The Mumuns

885 111 34
                                    

Pagi pun menjelang, lebih tepatnya pada hari Senin yang sangat dingin di Kota Solo. Harrir bangun dengan kedua tangan terangkat, menggeliat seraya berkata dengan sangat ceria.

"Selamat pagi dunia tipu-tipu!" serunya tanpa disahut oleh Jawad yang tengah serius mengerjakan tugas kantornya di meja belajar.

Ali memutar bola matanya di ruang tamu saat mendengar nada bicara Harrir yang seolah mengejek dirinya yang baru tidur tiga jam. Kini ia sedang menyibukkan matanya agar tidak ngantuk dengan membaca debat politik di kolom komentar aplikasi X. Mau tidur pun nanggung sekali. Kurang lebih satu jam lagi, semua orang akan bergegas menuju kelas kursus bahasa Inggris hari pertama mereka.

Setelah ketiga sepupu mandi dan sarapan enak, mendadak perut Harrir mengeluarkan bunyi gemuruh yang mengerikan.

"Duh, kayaknya harus setor dulu ini mah euy." Harrir meringis, memegangi perutnya yang terasa melilit menyakitkan.

Ali melirik jam tangannya. "Lima menit paling, A. Kita bisa telat."

"Akan hamba usahakan." Harrir melesat masuk ke dalam kamar mandi. Suara konser setorannya terdengar sampai ke ruang tamu, membuat Jawad dan Ali sejenak saling pandang jijik tapi kemudian terkekeh cukup lama.

Sayangnya, bukan lima menit seperti kesepakatan awal Harrir diberikan tenggat waktu untuk setor. Jam sudah menunjukkan pukul 7:37. Itu artinya, sudah setengah jam lebih Harrir ada di dalam sana. Dengan santainya ia malah bersenandung lagu Denting dari Petra Sihombing.

Jawad menggedor-gedor pintu kamar mandi dengan keras. "UDAH BERES BELUM? BENTAR LAGI KELAS DIMULAI!"

"IYAAA INI UDAH!" jawab Harrir.

"KALAU UDAH KENAPA GAK KELUAR DARI TADI?" tanya Jawad seraya mengusap wajahnya.

"TANGGUNG SATU LAGU PETRA SIHOMBING!"

"YEEE," Jawad menghela nafas pendek.
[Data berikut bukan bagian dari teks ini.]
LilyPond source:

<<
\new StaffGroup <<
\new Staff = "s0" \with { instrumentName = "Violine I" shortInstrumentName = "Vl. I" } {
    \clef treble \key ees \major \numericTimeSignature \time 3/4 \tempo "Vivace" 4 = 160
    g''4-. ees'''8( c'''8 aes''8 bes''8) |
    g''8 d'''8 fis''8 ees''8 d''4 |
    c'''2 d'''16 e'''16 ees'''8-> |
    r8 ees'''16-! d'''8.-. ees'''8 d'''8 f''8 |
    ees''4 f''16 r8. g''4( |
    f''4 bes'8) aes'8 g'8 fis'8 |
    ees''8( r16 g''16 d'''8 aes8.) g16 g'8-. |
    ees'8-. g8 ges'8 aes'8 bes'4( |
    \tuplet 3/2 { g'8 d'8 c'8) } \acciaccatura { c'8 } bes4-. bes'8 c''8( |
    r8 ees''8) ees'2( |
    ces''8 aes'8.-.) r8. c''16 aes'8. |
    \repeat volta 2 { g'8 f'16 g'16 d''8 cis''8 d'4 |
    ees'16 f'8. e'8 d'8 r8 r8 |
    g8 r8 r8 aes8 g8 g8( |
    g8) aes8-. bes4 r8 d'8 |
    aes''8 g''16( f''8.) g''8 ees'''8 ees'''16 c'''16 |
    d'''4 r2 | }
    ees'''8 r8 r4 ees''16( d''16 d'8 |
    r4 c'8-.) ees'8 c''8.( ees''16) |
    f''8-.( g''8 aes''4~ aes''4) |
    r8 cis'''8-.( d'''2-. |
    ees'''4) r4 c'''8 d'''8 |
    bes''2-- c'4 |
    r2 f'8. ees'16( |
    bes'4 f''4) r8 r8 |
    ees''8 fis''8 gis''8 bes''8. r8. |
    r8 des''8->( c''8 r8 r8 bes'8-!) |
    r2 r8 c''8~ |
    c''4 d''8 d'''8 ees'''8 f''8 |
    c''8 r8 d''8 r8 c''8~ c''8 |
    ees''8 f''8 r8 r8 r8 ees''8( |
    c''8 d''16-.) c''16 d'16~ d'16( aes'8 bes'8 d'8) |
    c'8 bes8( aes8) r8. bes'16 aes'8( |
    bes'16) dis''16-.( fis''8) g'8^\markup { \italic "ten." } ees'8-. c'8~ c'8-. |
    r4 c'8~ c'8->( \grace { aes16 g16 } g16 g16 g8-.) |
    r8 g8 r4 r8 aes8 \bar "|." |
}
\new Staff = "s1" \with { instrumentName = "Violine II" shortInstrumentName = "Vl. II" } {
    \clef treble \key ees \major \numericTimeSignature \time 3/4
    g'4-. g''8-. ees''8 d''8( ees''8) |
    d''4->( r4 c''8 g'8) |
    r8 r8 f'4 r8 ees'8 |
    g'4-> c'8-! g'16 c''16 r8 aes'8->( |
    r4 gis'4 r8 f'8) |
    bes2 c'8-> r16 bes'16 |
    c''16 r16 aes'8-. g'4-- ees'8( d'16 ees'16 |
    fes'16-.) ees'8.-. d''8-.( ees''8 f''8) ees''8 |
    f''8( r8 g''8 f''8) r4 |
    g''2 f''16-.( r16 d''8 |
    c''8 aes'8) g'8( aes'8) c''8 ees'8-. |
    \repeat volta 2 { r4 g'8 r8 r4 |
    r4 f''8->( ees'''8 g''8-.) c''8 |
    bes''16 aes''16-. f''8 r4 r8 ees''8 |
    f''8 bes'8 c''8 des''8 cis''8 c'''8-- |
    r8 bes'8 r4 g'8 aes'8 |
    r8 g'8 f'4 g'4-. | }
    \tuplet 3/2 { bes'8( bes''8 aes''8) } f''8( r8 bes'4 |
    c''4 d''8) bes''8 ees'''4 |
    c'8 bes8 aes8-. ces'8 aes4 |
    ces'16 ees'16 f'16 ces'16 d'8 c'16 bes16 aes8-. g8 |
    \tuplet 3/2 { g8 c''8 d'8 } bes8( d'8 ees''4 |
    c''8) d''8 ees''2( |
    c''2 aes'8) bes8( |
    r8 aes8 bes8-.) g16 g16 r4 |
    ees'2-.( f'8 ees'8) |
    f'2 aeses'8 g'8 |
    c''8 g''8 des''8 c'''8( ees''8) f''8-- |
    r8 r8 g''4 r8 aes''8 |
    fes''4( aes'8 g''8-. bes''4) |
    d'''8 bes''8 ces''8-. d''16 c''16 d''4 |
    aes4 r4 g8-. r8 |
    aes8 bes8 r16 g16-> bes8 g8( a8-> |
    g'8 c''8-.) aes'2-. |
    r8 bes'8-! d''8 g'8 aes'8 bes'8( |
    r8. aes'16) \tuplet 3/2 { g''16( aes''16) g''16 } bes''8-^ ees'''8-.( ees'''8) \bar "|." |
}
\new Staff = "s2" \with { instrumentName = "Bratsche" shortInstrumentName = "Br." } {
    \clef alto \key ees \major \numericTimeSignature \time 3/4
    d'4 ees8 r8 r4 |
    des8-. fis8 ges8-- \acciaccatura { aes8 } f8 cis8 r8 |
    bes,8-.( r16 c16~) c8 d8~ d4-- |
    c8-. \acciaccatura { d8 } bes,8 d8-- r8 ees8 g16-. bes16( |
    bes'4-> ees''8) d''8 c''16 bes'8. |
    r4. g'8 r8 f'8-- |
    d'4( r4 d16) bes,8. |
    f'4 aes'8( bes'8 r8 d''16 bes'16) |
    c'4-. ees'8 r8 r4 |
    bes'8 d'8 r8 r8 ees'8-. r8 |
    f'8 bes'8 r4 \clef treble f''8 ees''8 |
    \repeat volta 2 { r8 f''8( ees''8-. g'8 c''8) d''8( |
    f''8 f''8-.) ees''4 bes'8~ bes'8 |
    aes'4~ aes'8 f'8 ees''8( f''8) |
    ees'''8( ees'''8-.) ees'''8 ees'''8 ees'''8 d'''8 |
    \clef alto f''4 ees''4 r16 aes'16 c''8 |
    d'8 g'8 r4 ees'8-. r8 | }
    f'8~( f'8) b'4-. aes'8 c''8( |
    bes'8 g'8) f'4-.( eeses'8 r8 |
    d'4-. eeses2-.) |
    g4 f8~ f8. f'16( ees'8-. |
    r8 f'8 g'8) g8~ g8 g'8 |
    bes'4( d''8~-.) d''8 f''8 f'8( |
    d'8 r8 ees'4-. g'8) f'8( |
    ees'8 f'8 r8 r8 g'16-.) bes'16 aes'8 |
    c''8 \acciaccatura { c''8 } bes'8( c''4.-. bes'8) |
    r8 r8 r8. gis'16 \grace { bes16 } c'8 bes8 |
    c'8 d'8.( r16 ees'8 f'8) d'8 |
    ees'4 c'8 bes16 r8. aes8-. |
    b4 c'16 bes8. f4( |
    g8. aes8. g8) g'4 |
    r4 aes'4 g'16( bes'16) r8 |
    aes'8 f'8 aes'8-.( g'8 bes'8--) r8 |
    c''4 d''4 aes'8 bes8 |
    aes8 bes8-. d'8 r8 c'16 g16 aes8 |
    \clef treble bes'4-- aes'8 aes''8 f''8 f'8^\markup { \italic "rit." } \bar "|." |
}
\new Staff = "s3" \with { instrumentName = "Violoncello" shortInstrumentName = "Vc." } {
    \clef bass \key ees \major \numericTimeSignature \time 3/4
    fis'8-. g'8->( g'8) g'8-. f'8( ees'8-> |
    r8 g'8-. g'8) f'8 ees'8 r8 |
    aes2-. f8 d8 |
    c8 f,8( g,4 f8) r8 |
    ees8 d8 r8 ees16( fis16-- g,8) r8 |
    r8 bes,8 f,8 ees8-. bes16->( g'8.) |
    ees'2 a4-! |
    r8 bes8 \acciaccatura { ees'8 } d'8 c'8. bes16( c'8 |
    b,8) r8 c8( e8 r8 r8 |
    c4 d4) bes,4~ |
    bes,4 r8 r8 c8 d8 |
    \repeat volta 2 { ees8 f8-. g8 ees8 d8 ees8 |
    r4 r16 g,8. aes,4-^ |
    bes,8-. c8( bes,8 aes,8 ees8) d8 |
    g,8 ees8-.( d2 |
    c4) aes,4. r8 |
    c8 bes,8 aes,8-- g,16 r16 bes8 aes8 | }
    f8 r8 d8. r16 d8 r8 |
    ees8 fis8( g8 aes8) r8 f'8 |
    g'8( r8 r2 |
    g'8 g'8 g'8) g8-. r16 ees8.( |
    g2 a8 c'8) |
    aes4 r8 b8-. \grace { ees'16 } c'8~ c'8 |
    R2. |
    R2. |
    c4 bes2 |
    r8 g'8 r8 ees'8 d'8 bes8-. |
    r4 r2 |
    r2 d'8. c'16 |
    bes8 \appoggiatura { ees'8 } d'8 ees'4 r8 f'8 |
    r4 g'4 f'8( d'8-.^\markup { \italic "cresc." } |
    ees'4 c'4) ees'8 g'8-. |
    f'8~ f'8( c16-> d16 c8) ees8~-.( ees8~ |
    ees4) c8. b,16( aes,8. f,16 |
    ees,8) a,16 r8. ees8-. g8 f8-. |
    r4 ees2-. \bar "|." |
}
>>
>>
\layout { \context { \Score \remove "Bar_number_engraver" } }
Dia paling tidak bisa datang terlambat, apalagi ini tentang kelas level TOEFL/IELTS dengan wajah-wajah baru yang akan menjadi teman diskusinya. Dia harus membuat first impression yang baik! "CEPET AH PUTRA SISUMBING!" Jawad pun melengos, keluar kamar mereka dan menuju mobilnya di parkiran dormhouse.

Harrir dan Ali menyusul keluar tak lama kemudian. Sudah siap menggandeng tas punggung yang tak terlalu besar berisi buku-buku dan botol mineral. Jawad belum juga menyalakan mesin mobilnya. Ia berdiri dari posisi jongkok ketika keduanya datang menghampiri.

"Kenapa, Bang?" tanya Ali seraya menyerahkan tas selempang hitam milik Jawad.

"Mobilnya gak bisa dihidupin," jawab Jawad dengan wajah pucat. Ia sudah mencoba men-starter mobilnya, tapi hanya gerungan malas yang dihasilkan. Padahal bensin masih sangat penuh. Ketika dicek mesin pun tidak ada yang cacat. Semua kabel tersambung. Bagian bawah mobil aman. Bannya pun tidak ada yang kempes ataupun bocor. Ini benar-benar di luar kendalinya.

Ali menganga mendengar penjelasan kakaknya. "Lah, terus gimana atuh?"

"Jalan paling," sahut Harrir sembari memandang gerbang yang terbuka lebar di depan mereka. Jalan menuju gedung utama English Academy memerlukan waktu tempuh yang tidak sebentar. Buktinya saja, kemarin saat mereka sampai, naik mobil adalah ide yang paling tepat.

"Jam berapa sekarang?" tanya Jawad, mengedikkan kepala ke jam tangan Ali.

"Jam 9:45."

Baik Ali, Jawad, maupun Harrir, ketiganya sama-sama menegakkan tubuh. Wajah mereka tercengang, masing-masing langsung mememikirkan kemungkinan terburuk.

"YA ALLAH LIMA BELAS MENIT LAGI!" Harrir dan Jawad memperjelas dengan kompak.

"Mau gimana lagi?" tanya Jawad. Ia menarik nafas, bersiap-siap untuk mengerahkan seluruh tenaganya.